TO-DO ITEM
Copy the lines of the data below exactly, from the line with "#### 1. DayPill" to the line with "- Disabled times grayed out", including both of those lines.

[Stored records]
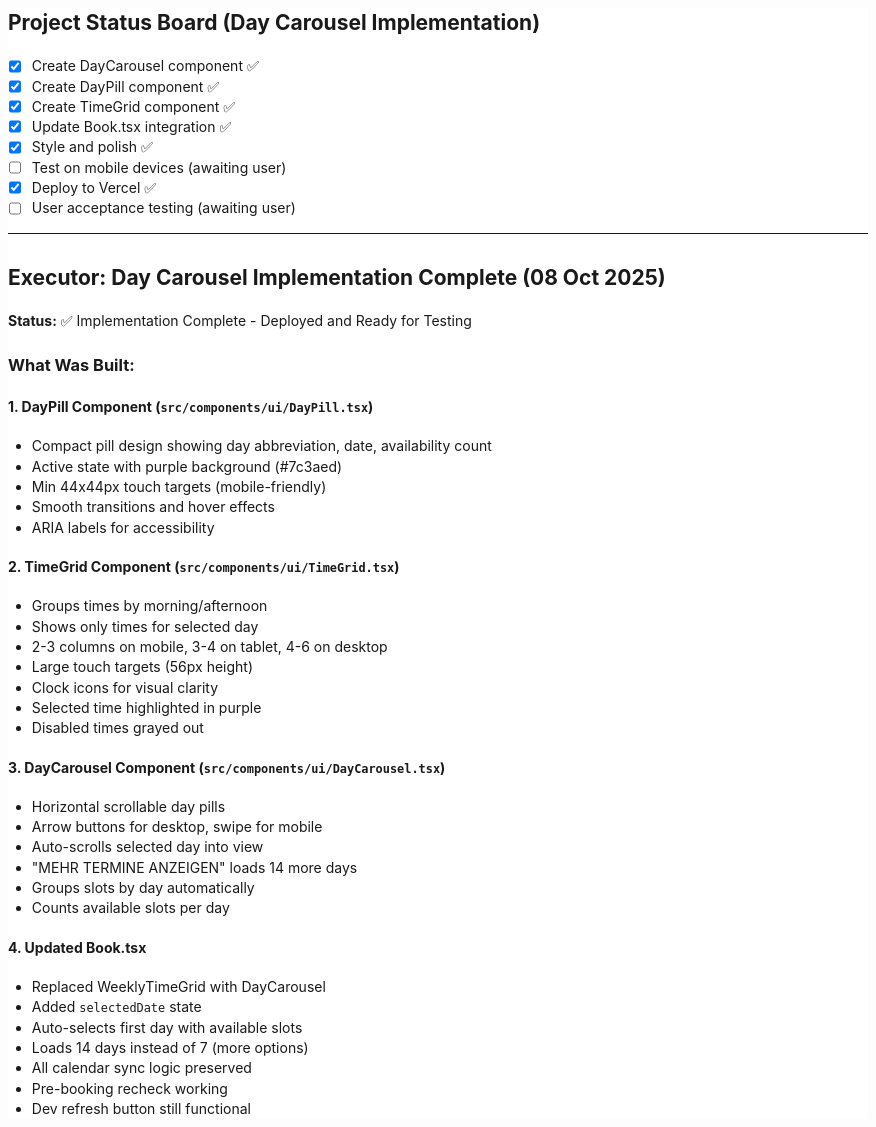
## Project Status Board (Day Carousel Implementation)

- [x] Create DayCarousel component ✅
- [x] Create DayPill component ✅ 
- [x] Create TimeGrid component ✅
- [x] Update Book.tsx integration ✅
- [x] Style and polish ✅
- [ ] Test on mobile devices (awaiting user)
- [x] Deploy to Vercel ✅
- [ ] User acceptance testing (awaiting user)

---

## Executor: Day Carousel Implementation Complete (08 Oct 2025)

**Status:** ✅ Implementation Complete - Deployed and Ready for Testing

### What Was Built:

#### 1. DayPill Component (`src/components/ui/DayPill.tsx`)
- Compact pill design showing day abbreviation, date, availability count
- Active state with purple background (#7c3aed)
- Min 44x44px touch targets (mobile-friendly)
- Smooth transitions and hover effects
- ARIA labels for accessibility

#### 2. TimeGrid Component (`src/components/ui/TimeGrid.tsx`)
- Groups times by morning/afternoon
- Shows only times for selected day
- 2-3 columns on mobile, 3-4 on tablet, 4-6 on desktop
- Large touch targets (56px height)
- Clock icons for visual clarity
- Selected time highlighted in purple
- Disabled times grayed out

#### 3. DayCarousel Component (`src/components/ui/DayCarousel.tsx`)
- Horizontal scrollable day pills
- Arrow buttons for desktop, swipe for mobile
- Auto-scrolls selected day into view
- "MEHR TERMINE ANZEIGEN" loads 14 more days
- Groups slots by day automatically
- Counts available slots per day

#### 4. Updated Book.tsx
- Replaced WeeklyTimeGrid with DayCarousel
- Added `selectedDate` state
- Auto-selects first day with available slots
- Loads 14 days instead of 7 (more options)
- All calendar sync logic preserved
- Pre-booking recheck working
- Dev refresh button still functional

EXERCISE RESPONSE
#### 1. DayPill Component (`src/components/ui/DayPill.tsx`)
- Compact pill design showing day abbreviation, date, availability count
- Active state with purple background (#7c3aed)
- Min 44x44px touch targets (mobile-friendly)
- Smooth transitions and hover effects
- ARIA labels for accessibility

#### 2. TimeGrid Component (`src/components/ui/TimeGrid.tsx`)
- Groups times by morning/afternoon
- Shows only times for selected day
- 2-3 columns on mobile, 3-4 on tablet, 4-6 on desktop
- Large touch targets (56px height)
- Clock icons for visual clarity
- Selected time highlighted in purple
- Disabled times grayed out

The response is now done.